Clarifying dependent types

I just read the great write-up about dependent types in Bind the Gap: I’m grateful to the authors, @vrom911 and @ChShersh, for putting this together.

Given the controversy around dependent types, I want to go on record here to clarify a key point raised in that write-up. (Readers may also want to check out, which debunks these and other common misconceptions.)

  • There are no plans to remove punning from Haskell. That is, a definition like data T = T Int Bool will remain valid. Even with -XDependentTypes enabled. The challenge with punning (note that the example definition defines a type T and a constructor T) is that any mention of T is potentially confusing: do we mean the type or the term? So, with dependent types, it is awkward – but still always allowed – to use punning. At worst, with some combination of extensions, usage sites would have to disambiguate between the type T and the constructor T. But this would happen only with certain extensions on, and the disambiguation mechanism should be easy.

  • Similarly, there are no plans to change the meaning of [Int] in a type – at least, if no extensions are enabled. The bracket notation is, effectively, a pun, like the T in the bullet above. So, with, say, -XDependentTypes, the use of [Int] in a type might be ambiguous: do we mean the type of lists of Ints? Or do we mean a list of types with one element, Int? We would have to disambiguate. One way to do so would be using List Int to talk about the type of lists of Ints, and so proposes a new module in the libraries shipped with GHC that will export a List type that means exactly that. Again: there are no changes here to any code that uses extensions that already exist.

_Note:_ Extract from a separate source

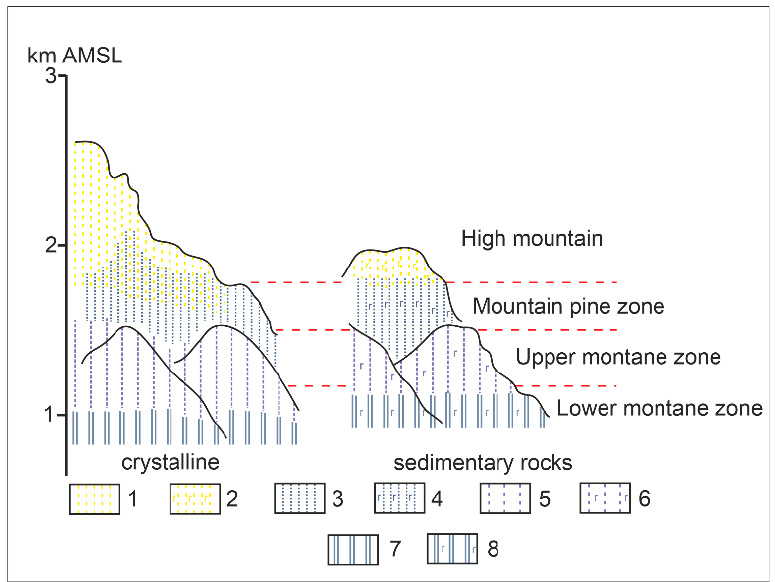
Figure 2. Differentiation of soils in the crystalline and sedimentary rocks of the Tatra Mountains [33,34] . 1—Lithic/Nudilithic Leptosols; 2—Calcaric Lithic/Nudilithic and Hyperskeletic Leptosols; 3—Albic/Protospodic and Dystric Folic Leptosols; 4—Dystric Folic Leptosols; 5—Albic Podzols; 6—Dystric Folic Leptosols; 7—Albic Podzols, Dystric Cambisols (Protospodic); 8—Rendzic Phaeozems, Dolomitic/Calcaric Leptic Cambisols.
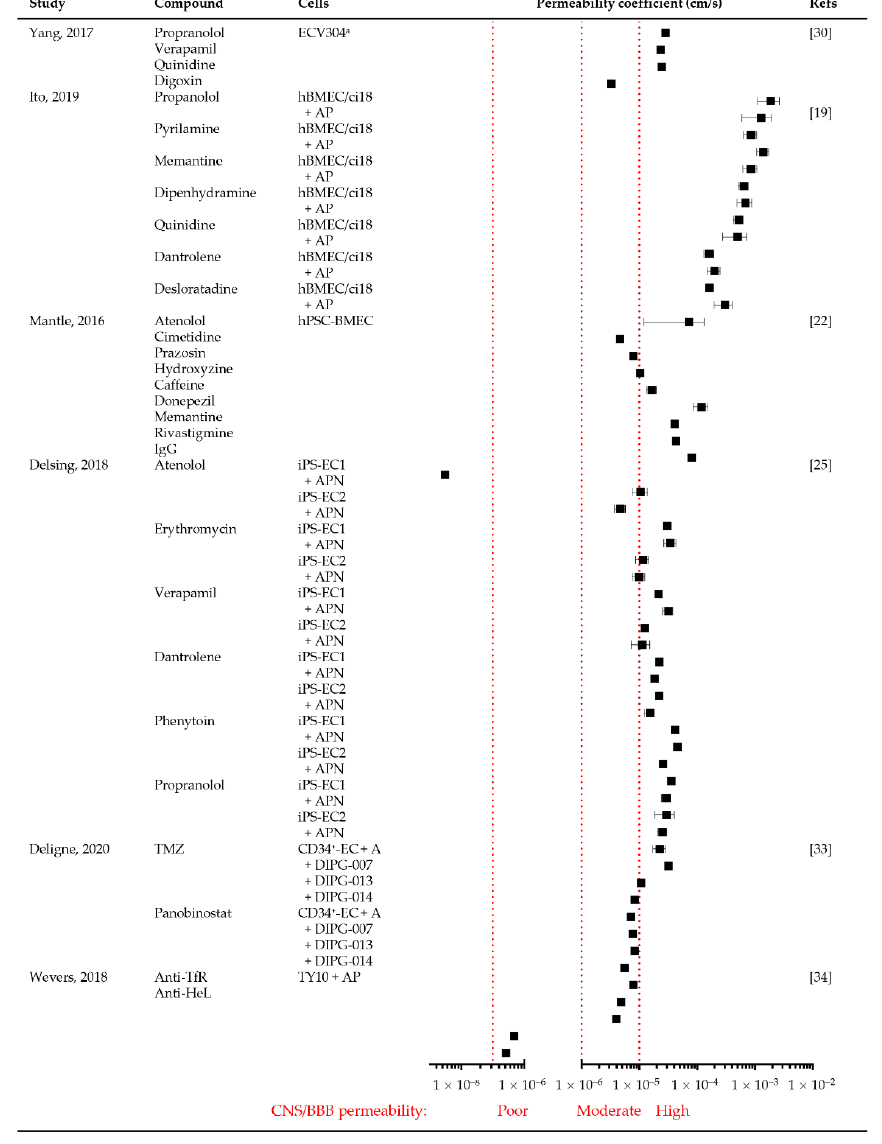
Figure 6. In vitro permeability coefficient values for drugs. Forest plot shows permeability coefficients determined in in vitro BBB models using stem (iPSC), primary and immortalized ECs with or without astrocyte (A), pericytes (P) and neurons (N). Compound molecular weights are presented in Table S4. Symbols show mean ( ■ ) ± SD for the reported experiments. a ECV304 was later identified to be a human urinary bladder carcinoma cell line, presenting many EC phenotypic characteristics [30] . High, moderate and poor CNS/BBB permeability is denoted by red dotted lines at >10 −5 , 10 −6 and 10 −7 cm/s, respectively.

Thanks again, @ChShersh and @vrom911, for drawing your attention – and ours, collectively – to dependent types, and for taking the significant amount of time in writing up our conversation. Incidentally, your little Settings example for dependent types is a nice, simple way of showing how dependent types can increase expressiveness. Thanks for including that.


I use punning all the time, but I’m becoming increasingly leery of the practice because I’ve seen too many beginners confused by punned names. I didn’t appreciate this in the past because it wasn’t a problem for me personally, but teaching people Haskell and working with casual Haskellers on a work project showed me that it does add a cognitive burden for other people. Haskell being Haskell, we definitely don’t want to add any mental overhead we don’t have to!

At the same time, there often aren’t separate names that make sense (especially for newtypes), and conventions like MkFoo for constructors are really awkward. Honestly, I think this points to a small but real design flaw in Haskell: there is no clear connection between a type and its constructors, and we rely entirely on context to differentiate the two. Context is great for experienced users, but adds a real burden to beginners. A great analogy is the challenge of dealing with polysemy when teaching natural languages, which is an active area of education research.

Changing this is out of scope for Haskell work—that ship probably sailed before I was born :P—but I would carefully consider how to avoid this kind of pattern if I were designing a Haskell-like language today. I haven’t thought about this too much, but I’d probably go for something like Rust’s approach of namespacing constructor names with the type name, with some kind of syntax sugar to make pattern matching less visually redundant. This also has the advantage of letting multiple types with the same constructor name coexist peacefully, just like records with the same field name (ho ho).

From this perspective, having a syntactic way to disambiguate seems actively useful even without the context of dependent types. I don’t remember the exact syntax that’s been proposed, but if we had some extension where types and constructors looked a bit different ('Foo vs Foo or something), I’d seriously consider making that the default style for my own projects, backed up with a lint rule.

All this is to say that I don’t see this aspect as a downside of depdent Haskell at all :).


The time I want punning most in my own code is when I have one constructor for a type. For example, if I have a newtype Age = ... Int, I don’t like being creative to fill in the .... The name isn’t all that helpful in gaining understanding – it’s the name of the type that’s important for understanding.

But other languages have solved this problem: they use new. That is, the constructor for type Foo in some languages (e.g. C++, Java) is spelled new Foo. Though I think we’d need a new keyword to pull it off (adapting, say, default for this seems a stretch), we could consider introducing that keyword into Haskell. We could also use the keyword in the definition:

newtype Age = new Age Int
-- or 
newtype Age where
  new Age :: Int -> Age

It’s a bit non-Haskelly. And it would make us look more like other languages. But it might make our code just a bit more perspicuous, and that’s good.